On Taylor’s part, she views Nicholas as a spoiled, selfish rich man and only wants to represent her client as quickly as possible and return home. She’s recovering from a broken engagement and the last thing she needs is another romance. But then, the last thing she also needs is involvement with a piece of evidence that could and place her in jeopardy while providing the definitive word about Diana’s death.
The plot becomes even more complex with the discovery a document which relates a history that gives her more compassion for Nicholas, who is battling to save his drug-addicted ward. Add an arrest for murder and Taylor finds herself more than immersed in a wildly twisting affair that moves between romance and murder mystery.
Now, I almost hesitate to mention the romance factor: too many romance novels are insipid, predictable, and shallow writings. And I even hesitate to bill this as a ‘mystery’ (even as a ‘historical mystery’) because so much genre writing in this area is also too dry.
Not so Dance for a Dead Princess, which maintains a vivid set of protagonists, clearly outlines motivations built upon their realistic personalities, and adds the backdrop of romance and mystery to create a complex and ever-evolving story line that’s anything but predictable.
For one thing, the historical references run the gamut from past to present.
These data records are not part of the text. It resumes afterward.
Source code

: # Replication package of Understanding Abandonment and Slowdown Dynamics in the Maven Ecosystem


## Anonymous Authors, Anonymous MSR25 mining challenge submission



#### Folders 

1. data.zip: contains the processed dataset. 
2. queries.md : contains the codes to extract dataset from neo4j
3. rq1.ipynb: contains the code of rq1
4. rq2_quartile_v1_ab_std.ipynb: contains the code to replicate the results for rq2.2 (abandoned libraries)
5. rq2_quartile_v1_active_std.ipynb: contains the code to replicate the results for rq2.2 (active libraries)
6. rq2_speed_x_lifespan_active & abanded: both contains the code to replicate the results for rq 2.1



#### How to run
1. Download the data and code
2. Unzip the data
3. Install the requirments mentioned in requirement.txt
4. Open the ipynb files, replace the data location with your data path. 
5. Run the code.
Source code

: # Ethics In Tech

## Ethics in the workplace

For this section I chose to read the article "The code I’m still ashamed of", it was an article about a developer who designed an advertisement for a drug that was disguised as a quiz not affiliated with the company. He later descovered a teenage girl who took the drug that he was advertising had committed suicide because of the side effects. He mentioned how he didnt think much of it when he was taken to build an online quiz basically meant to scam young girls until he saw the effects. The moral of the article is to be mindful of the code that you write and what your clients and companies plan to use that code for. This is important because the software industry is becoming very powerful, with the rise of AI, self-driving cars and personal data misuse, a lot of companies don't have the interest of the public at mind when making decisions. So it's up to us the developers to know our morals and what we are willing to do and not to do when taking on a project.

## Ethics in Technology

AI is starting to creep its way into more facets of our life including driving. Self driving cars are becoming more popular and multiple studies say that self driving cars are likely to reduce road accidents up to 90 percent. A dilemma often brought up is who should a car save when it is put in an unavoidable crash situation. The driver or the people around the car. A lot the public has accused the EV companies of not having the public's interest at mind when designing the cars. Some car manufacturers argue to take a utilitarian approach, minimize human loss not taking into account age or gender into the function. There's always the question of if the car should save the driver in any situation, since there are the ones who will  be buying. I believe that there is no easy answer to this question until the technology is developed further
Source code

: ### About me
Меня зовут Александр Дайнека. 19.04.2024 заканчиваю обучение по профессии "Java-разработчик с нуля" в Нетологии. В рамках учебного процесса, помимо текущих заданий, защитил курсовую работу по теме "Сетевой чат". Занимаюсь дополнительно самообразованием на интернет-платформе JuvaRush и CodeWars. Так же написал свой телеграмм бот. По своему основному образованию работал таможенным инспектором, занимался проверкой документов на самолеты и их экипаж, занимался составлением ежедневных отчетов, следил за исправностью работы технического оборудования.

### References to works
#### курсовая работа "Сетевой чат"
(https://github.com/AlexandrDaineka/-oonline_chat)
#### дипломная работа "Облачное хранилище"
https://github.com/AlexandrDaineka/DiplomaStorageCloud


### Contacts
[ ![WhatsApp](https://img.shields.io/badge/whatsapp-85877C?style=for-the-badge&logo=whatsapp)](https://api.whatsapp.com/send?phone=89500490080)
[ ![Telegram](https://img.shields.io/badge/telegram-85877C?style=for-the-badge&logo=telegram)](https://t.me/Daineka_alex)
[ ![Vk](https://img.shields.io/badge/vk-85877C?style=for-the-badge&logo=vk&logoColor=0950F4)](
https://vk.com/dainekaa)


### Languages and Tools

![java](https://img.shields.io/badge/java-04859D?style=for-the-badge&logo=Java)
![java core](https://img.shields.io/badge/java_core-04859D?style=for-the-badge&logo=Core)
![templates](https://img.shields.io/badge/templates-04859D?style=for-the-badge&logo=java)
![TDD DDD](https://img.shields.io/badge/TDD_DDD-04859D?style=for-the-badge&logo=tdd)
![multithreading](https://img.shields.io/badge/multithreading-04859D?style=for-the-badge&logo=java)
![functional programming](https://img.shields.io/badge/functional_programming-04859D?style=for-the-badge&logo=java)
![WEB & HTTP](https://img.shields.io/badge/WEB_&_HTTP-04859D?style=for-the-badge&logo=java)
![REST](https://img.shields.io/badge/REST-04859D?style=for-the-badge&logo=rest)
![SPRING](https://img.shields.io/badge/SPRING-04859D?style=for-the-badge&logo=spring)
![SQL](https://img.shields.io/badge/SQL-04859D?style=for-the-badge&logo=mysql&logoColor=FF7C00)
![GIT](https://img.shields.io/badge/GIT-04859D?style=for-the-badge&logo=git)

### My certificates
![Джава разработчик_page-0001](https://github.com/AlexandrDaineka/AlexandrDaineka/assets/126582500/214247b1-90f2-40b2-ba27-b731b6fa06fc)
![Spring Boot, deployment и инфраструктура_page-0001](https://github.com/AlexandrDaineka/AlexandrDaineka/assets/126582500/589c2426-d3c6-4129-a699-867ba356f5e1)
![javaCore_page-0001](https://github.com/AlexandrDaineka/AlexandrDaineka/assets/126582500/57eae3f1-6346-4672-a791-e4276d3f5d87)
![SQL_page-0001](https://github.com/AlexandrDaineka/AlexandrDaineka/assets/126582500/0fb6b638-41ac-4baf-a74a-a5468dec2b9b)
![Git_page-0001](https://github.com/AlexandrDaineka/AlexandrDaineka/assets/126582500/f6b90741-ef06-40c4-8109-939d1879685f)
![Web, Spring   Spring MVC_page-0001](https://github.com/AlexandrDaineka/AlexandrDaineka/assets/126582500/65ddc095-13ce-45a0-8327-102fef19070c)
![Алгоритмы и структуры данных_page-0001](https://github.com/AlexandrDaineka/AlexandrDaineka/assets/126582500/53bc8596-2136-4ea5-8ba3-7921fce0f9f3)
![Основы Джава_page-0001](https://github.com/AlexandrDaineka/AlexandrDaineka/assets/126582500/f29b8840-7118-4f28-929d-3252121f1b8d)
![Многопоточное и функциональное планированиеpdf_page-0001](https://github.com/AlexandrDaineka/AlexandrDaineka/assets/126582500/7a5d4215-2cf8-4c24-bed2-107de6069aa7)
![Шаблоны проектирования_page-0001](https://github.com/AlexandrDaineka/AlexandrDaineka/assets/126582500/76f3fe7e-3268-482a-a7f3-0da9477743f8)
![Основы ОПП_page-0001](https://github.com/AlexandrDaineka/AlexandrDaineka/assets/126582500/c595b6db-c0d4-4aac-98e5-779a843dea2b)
This lends a realistic background to the novel which clearly shows connections between timeline events and what motivates the protagonists. British history is offered as a real force affecting not only past, but present events.
For another, motivations for actions are clearly drawn. Nicholas is drawn to investigate Diana’s death not because she’s a famous personality, but because she was his friend – and his last connection to his wife, also deceased. So his drive to investigate her death comes from a personal, not a political, connection: “How many nights had he spent talking to Diana about his marriage, about her marriage, about his guilt over Deborah, and about the impossibility of being in love? Too many to count. He ached to tell her now how empty his life had become without either of them.”
The connections between Nicholas and Taylor are forged from a number of motivators; from shared feelings to an overall event that ties them together, and are thoroughly explored in a plot ripe with high drama, tense scenes, and realistic twists and turns throughout.
Fans of good solid fiction writing will find Dance for a Dead Princess is clearly more than a cut above genre writing, and will relish the definitive conclusion which leaves nothing hanging and much to enjoy.